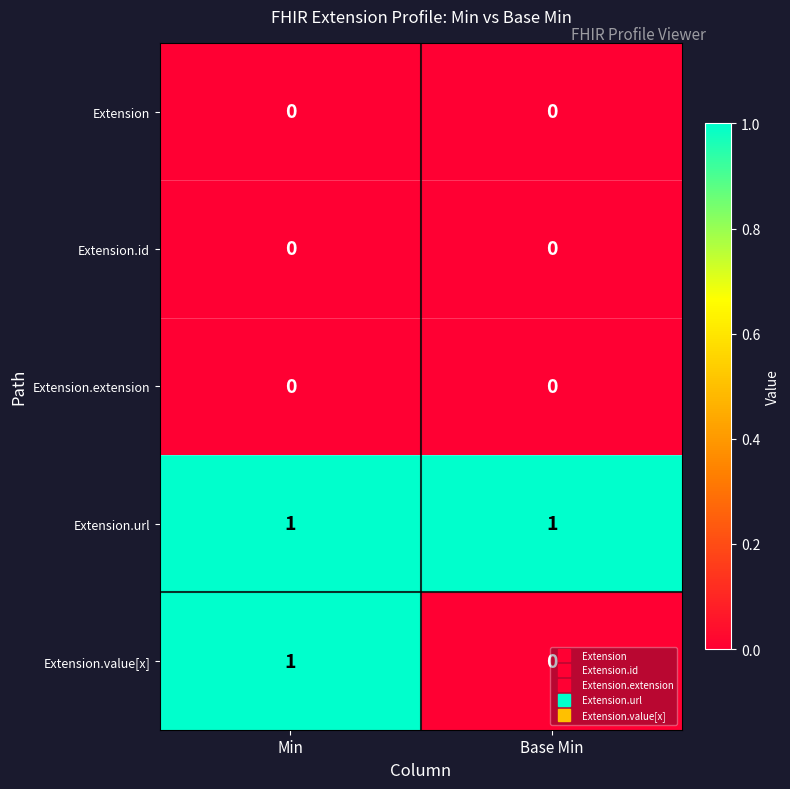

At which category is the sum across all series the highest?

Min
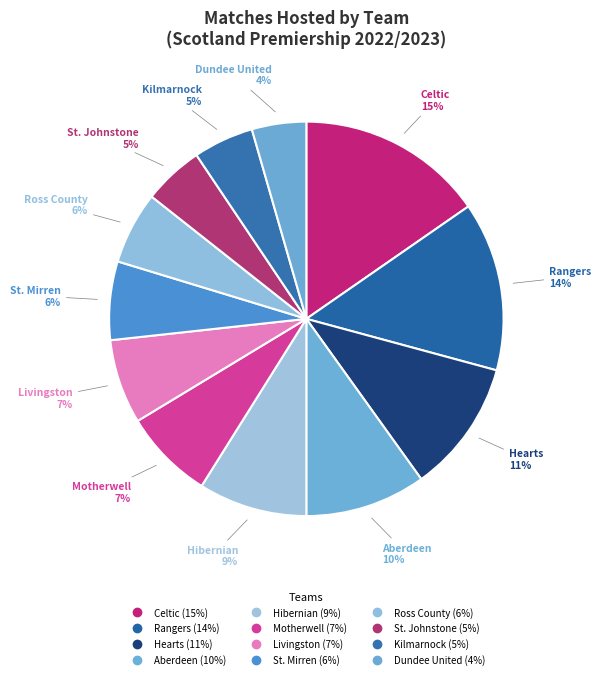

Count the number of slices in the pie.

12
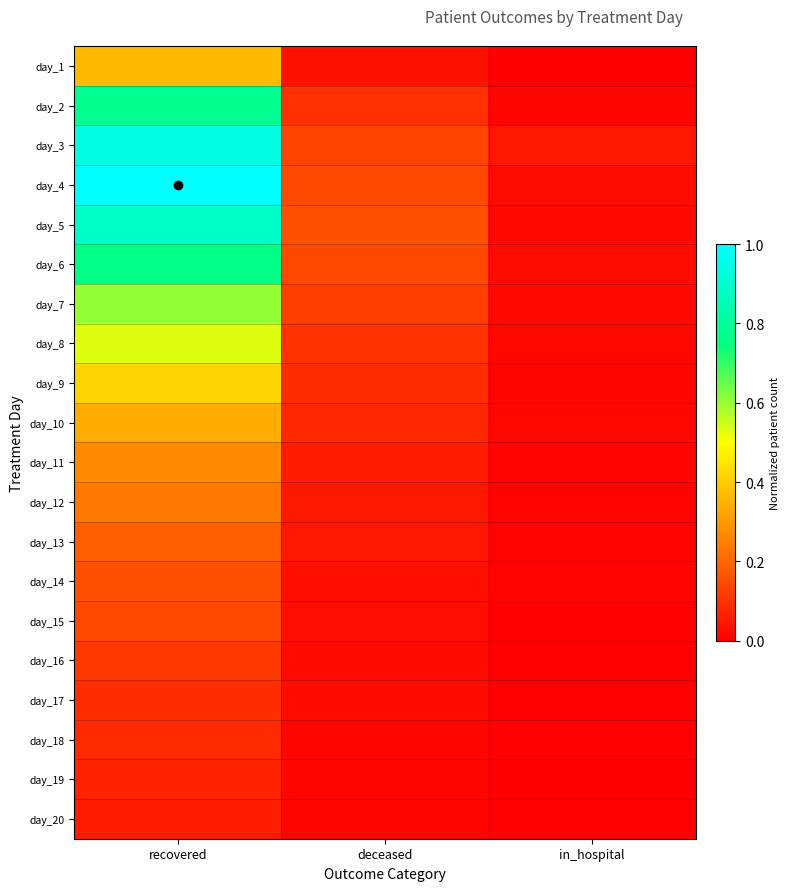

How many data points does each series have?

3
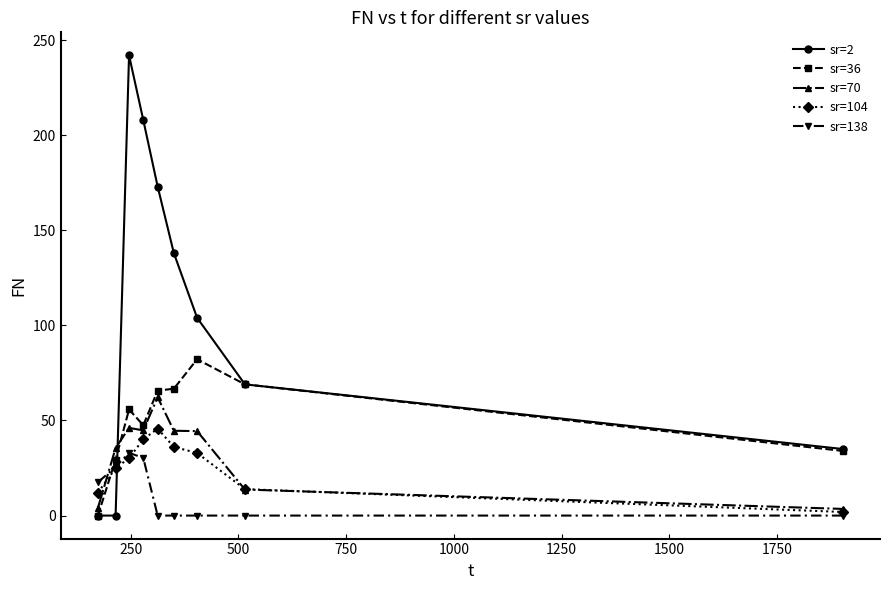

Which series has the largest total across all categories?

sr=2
◇ ◇ ◇ ◇ ◇ ◇ ◇
▶ Problem
Retype the text of every record above exactly as it appears, and leave out the pictures.

▶ Result of the task
At which category is the sum across all series the highest?

Min

Count the number of slices in the pie.

12

How many data points does each series have?

3

Which series has the largest total across all categories?

sr=2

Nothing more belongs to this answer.